Engagé en tant que volontaire officier dans la Marine nationale, j’ai eu l’opportunité d’embarquer à bord du porte-hélicoptères amphibie Dixmude après 2 mois de patrouille en sous-marin. C’était une réelle opportunité car le bâtiment a été mobilisé dans l’opération Résilience, quelques semaines après mon embarquement. Avant même de partir, nous nous sentions déjà impliqués dans quelque chose d’inédit. C’était la première fois dans mon année de volontariat que mon engagement prenait tout son sens. En parallèle, c’était aussi le saut vers l’inconnu : je partais sans connaître ni les détails de l’opération, ni la fonction qui allait m’être réellement attribuée à bord, ni même la façon dont la situation sanitaire pouvait évoluer dans les jours à venir. Je comprends alors que ce goût prononcé pour l’aventure et cette capacité à s’adapter reflètent la mentalité des marins de la Marine nationale.
Aujourd’hui, je suis fier. Fier d’avoir participé à une opération utile alors que mes camarades et mes proches sont confinés et fier de ce que ce bateau, son commandement et bien évidemment son équipage ont réussi à faire dans des conditions sanitaires complexes.

Quelle est concrètement votre mission sur le Dixmude ?
A bord, je suis chargé de suivre les consommations du bâtiment en gasoil et en essence, la production d’eau douce ainsi que la disponibilité des capacités d’embarcations et de véhicules présents à bord. Une fonction qui permet d’avoir une vue d’ensemble sur les dimensions opérationnelles du navire et sur leur évolution jours après jour.

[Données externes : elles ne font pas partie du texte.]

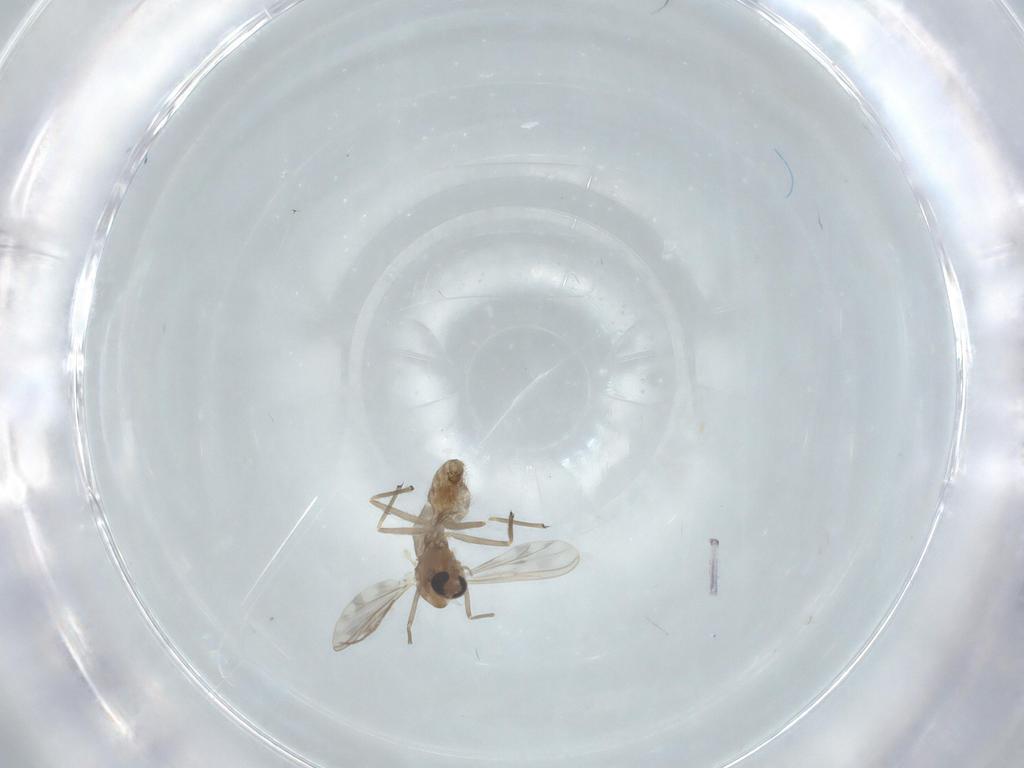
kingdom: Animalia
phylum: Arthropoda
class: Insecta
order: Diptera
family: Chironomidae
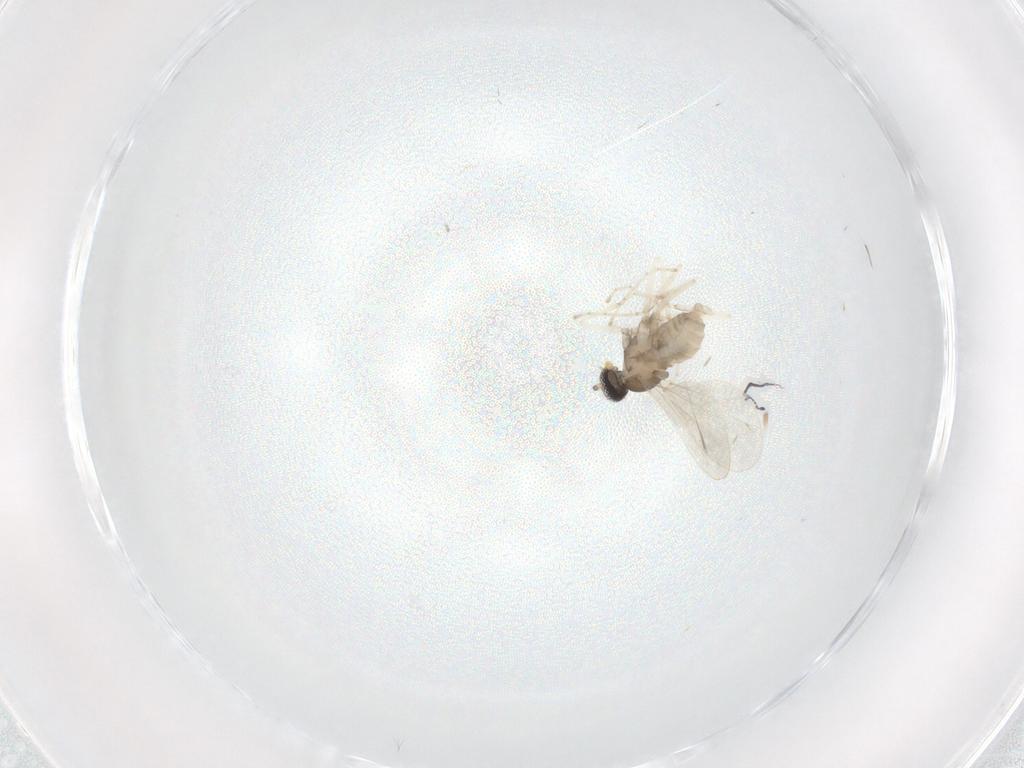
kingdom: Animalia
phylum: Arthropoda
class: Insecta
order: Diptera
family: Cecidomyiidae
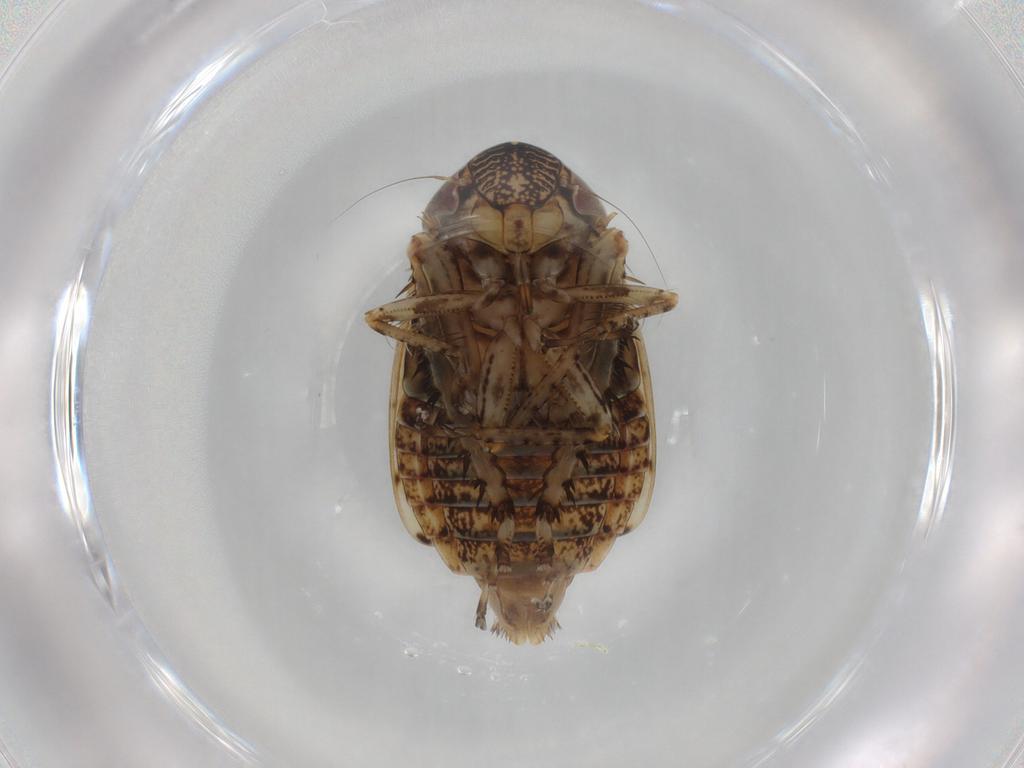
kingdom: Animalia
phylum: Arthropoda
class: Insecta
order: Hemiptera
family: Cicadellidae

Je suis également co-responsable de l’imprimante 3D du bord. Grâce à cette dernière, nous avons redonné au porte-hélicoptères amphibie Dixmude la possibilité de produire ses propres pièces, que ce soit des pièces de rechange ou tout autre matériel. Cela nous a par exemple permis d’imprimer des visières 3D pour le personnel médical dans le cadre de la menace Covid-19 mais aussi de concevoir des interrupteurs, bouchons, boîtiers…, qu’il aurait été plus compliqué de commander une fois le navire en mer.

Quelle action vous a le plus marqué jusqu’à présent dans le cadre de cet engagement ?

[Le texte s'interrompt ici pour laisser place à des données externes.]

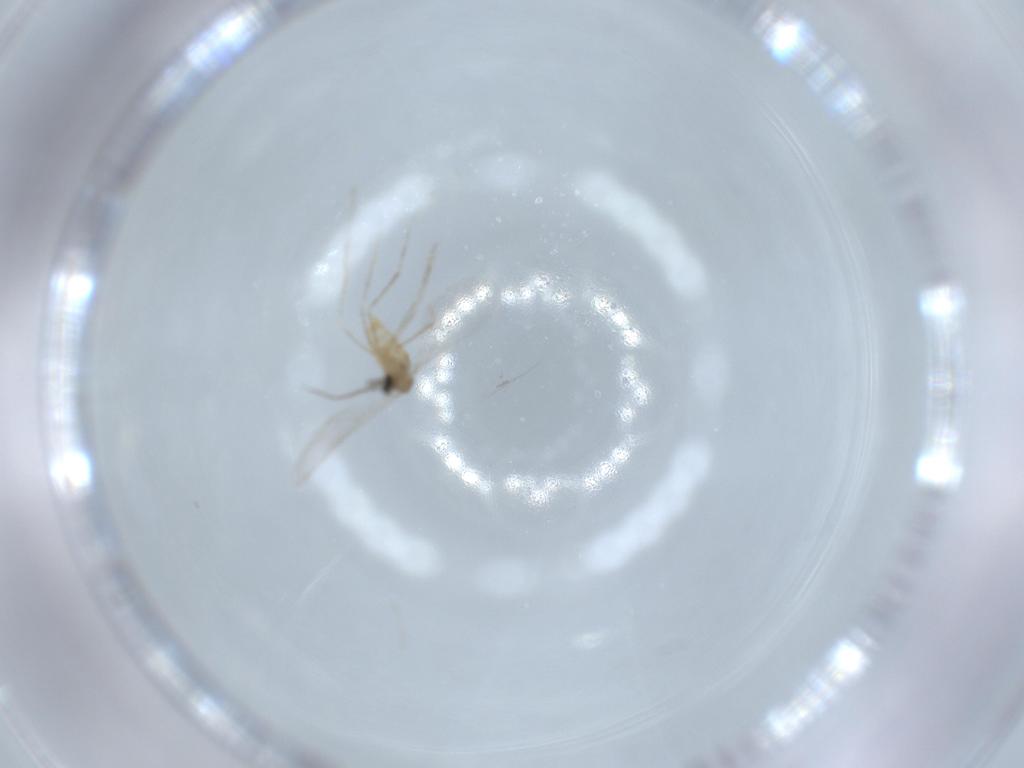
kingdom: Animalia
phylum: Arthropoda
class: Insecta
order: Diptera
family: Cecidomyiidae
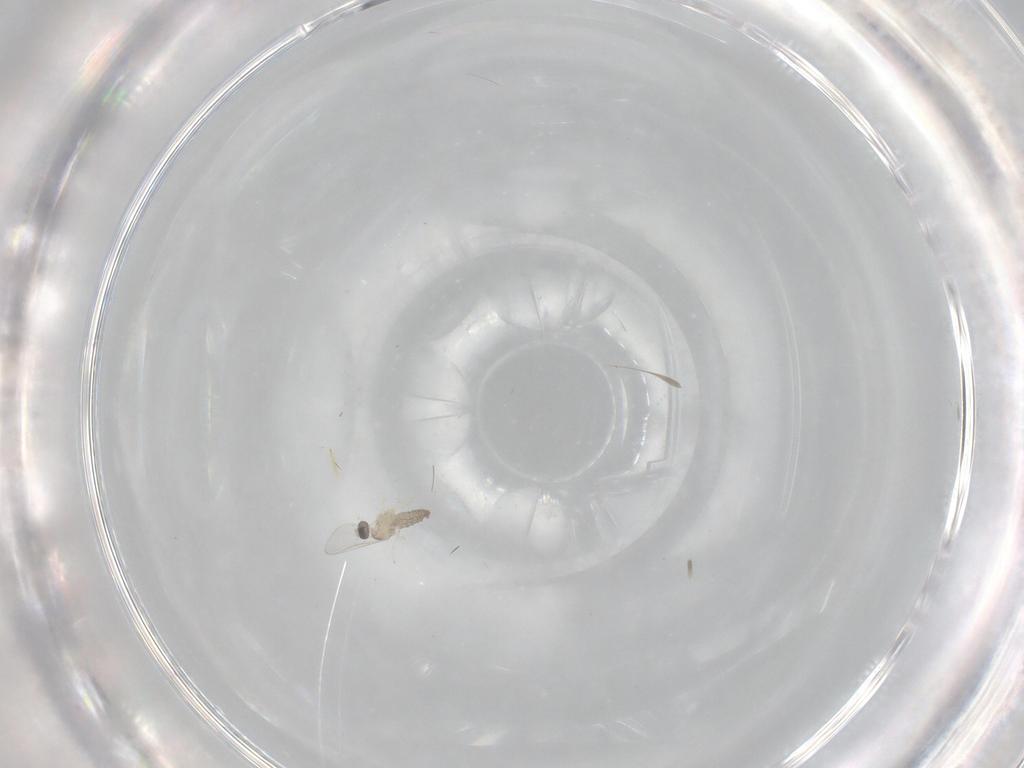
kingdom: Animalia
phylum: Arthropoda
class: Insecta
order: Diptera
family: Cecidomyiidae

Ce fût l’évacuation médicale orchestrée dans la nuit du 24 au 25 avril. Je n’étais pas directement concerné : j’ai uniquement entendu une « diffusion » qui rappelait les pilotes et les médecins impliqués. Mon travail n’a donc pas été directement impacté. Cependant, c’est suite aux différents témoignages et retours d’expérience de cette manœuvre que j’ai compris les enjeux de cette mission et son importance pour chaque marin engagé sur le bâtiment. Cette action nécessitait de transporter un patient atteint du Covid-19 dans des conditions complexes et dans un temps limité. Qu’ils soient responsables de l’aviation, de la navigation du bâtiment, de la restauration, de la logistique ou du médical, cette opération n’aurait pas pu se réaliser sans l’intervention de chaque marin et du personnel embarqué… C’est dans ce genre de mission que l’on prend conscience de l’importance de sa place dans l’institution et la valeur de son engagement.